Results from previous chapters suggest that the success of techniques of earthworm managementCited by: Several other species showed significant advantages in particular situations, and are likely to be useful under wider conditions of crop and soil management. Plants most affected were tropical trees (in Peru), tea in India, and #Panicum maximum$ grass, planted both in Australia and the Ivory Cost.
Most successful species tested so far for in-soil earthworm technology is P. corethrurus. A culture bed of 5 m 1 m 20 cm filled with a mixture of soil and partly composted saw- dust, adult P. corethrurus ( g fresh weight) produced worms (including immature) within 4 months .
An ethnologieal survey of knowledge of earthworms was carried out in four tropical countries (Mexico, Peru, India and Congo). A total of farmers from 20 localities were interviewed to clarify their perception of soil fertility and its relationship to earthworm johnsonout.com by: 8.
Aug 01, · Earthworm Management in Tropical Agroecosystems The great increase in the number of articles dealing with earthworm ecology and their role in soil ecosystems over the past two decades is testimony to their importance to soil fertility and their utility in addressing fundamental questions in ecology.
In order to achieve these objectives, three studies were conducted using natural tropical soils (oxisols and hydromorphic soils) and tropical earthworms sampled in a small catchment basin located.
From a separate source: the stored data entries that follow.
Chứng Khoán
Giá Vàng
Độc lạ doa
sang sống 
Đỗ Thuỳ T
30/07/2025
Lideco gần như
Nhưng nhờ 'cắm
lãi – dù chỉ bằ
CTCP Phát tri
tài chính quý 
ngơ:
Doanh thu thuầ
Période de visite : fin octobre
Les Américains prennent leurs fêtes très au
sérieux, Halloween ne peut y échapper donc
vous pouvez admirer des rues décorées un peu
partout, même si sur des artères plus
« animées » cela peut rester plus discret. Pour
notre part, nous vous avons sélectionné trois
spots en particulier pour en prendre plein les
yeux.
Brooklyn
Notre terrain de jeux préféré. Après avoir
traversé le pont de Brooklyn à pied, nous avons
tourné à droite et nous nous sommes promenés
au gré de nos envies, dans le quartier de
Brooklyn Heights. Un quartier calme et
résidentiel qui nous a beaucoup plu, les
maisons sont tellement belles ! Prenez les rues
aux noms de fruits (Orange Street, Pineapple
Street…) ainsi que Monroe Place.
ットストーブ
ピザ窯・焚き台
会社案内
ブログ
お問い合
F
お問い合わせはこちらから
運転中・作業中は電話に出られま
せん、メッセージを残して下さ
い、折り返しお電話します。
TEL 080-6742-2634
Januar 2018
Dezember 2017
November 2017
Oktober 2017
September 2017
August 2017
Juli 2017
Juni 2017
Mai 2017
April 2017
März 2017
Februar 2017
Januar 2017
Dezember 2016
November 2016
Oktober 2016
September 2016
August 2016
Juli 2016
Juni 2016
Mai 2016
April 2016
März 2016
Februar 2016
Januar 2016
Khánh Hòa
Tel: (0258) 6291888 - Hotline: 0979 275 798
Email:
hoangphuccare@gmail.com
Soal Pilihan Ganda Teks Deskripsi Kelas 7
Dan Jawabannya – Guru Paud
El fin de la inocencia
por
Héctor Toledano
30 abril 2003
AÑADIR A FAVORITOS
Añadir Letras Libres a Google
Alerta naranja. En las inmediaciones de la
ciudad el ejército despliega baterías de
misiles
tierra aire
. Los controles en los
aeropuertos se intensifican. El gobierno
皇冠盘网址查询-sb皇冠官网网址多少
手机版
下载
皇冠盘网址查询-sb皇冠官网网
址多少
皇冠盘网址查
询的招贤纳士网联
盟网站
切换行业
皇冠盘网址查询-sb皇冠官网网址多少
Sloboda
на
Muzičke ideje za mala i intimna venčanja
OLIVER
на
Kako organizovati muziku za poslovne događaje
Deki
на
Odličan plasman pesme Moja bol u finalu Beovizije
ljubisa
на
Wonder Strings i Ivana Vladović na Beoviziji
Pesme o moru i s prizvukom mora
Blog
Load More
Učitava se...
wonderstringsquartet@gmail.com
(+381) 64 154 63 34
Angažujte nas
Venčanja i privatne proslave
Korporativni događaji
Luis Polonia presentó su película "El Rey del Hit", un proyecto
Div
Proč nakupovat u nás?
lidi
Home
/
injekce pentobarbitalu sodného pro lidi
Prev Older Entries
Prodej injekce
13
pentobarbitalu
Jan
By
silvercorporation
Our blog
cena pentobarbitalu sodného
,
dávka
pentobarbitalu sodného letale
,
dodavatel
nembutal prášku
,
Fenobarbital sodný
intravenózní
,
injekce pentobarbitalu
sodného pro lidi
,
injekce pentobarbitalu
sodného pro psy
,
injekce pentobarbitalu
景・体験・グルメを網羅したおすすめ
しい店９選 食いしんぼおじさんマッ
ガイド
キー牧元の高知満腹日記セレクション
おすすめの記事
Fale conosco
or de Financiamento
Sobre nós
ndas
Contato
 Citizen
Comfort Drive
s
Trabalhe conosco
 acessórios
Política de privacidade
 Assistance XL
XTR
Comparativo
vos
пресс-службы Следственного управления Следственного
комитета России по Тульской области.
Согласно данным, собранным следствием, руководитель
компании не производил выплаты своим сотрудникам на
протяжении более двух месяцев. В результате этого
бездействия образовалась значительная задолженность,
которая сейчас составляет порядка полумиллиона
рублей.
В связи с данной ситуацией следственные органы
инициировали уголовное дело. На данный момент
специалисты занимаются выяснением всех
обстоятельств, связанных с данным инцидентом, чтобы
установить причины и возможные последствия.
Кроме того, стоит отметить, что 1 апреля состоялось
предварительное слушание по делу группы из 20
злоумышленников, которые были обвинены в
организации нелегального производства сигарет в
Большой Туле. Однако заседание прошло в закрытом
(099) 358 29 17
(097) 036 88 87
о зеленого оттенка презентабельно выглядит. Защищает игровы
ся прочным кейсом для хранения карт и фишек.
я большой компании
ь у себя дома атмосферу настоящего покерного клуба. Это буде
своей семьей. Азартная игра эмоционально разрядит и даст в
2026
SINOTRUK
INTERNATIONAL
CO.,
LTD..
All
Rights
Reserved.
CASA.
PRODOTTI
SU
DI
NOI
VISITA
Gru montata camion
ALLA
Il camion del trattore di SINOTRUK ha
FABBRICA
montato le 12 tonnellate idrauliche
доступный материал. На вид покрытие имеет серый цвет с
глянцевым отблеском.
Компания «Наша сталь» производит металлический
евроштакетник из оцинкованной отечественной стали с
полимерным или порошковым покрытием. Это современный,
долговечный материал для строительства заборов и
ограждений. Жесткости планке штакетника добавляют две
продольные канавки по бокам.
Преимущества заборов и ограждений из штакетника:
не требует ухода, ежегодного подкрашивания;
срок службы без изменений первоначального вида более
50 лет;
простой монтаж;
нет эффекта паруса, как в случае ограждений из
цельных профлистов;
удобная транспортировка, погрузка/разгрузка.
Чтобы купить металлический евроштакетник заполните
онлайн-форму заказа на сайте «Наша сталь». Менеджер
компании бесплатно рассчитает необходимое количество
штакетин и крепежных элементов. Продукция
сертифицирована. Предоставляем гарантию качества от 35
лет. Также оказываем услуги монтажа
Mar 03, · Earthworm populations were studied in three tropical agroecosystems of southern Mexico: improved maize with a Mucuna pruriens cover crop (MM), continuous conventional maize (CM) and pastures (P).
Three replicates and six monoliths were sampled in each johnsonout.com by: Earthworms were sampled by hand-sorting soil monoliths (25 x 25 cm square, cm depth) at 8 sites, comprising various natural and agricultural land-use and management systems.
Earthworm management in tropical agroecosystems By Eric Blanchart, Alain Albrecht, J. Alegre, Arnaud Duboisset, Cécile Gilot, B. Pashanasi, P. Lavelle and L. Brussaard Download PDF ( KB). Villenave C, Charpentier F, Lavelle P, Feller C, Brossard M, Brussaar L, Pashanasi B, Barois I & Albrecht A () Effects of earthworms on soil organic matter and nutrient dynamics.
In: Lavelle P, Brussaard L and Hendrix P (eds) Earthworm Management in Tropical Agroecosystems, pp – Wallingford, UK: CAB International Press.
Google Scholar. These findings point to the importance of providing adequate conditions for earthworm activity in tropical agroecosystems, together with organic residue management, to enhance soil fertility, crop yields and agricultural johnsonout.com by: Brown G. G. et al. in Earthworm management in tropical agroecosystems (eds Lavelle P., Brussaard L.
& Hendrix P. F.), 87– (CABI Publishing, ). [ Google Scholar ] Scheu S. Effects of earthworms on plant growth: patterns and johnsonout.com by: (2) Endogeic earthworm species have different effects on soil properties. Large earthworms such as #Pontoscolex corethrurus$ or #Millsonia anomala$ egest large and compact casts.
They increase the proportion of large aggregates in soil and the bulk density ; they are called "compacting species".